● **Task goal**
Set down the data again exactly. Pictures are not part of the copy.
====== Material provided
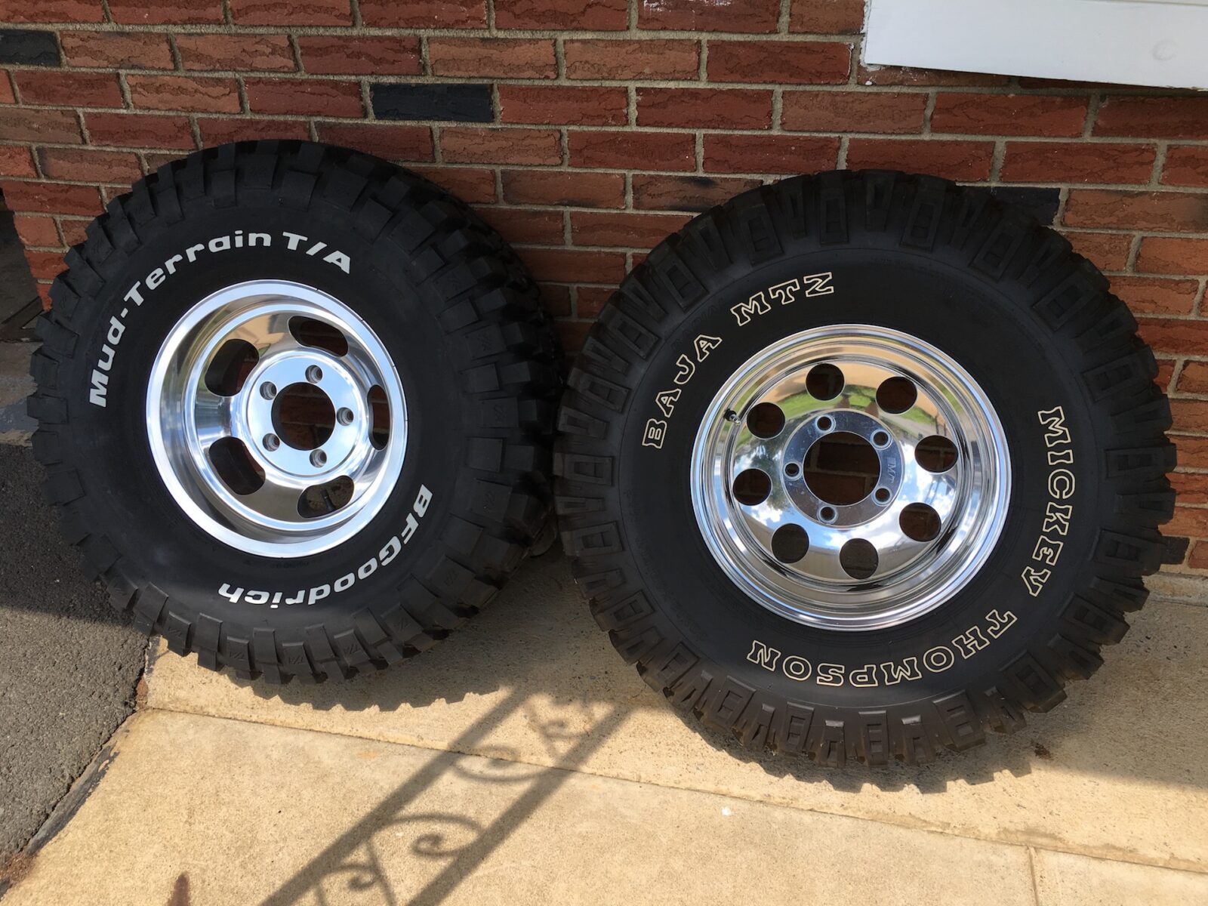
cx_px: 604
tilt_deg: -33.5
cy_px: 453
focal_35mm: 29
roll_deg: +1.7
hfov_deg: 61.7
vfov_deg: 48.2
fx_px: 1012
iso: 25
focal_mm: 4.15
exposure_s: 1/718
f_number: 2.2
============
● **Answer to this task**
cx_px: 604
tilt_deg: -33.5
cy_px: 453
focal_35mm: 29
roll_deg: +1.7
hfov_deg: 61.7
vfov_deg: 48.2
fx_px: 1012
iso: 25
focal_mm: 4.15
exposure_s: 1/718
f_number: 2.2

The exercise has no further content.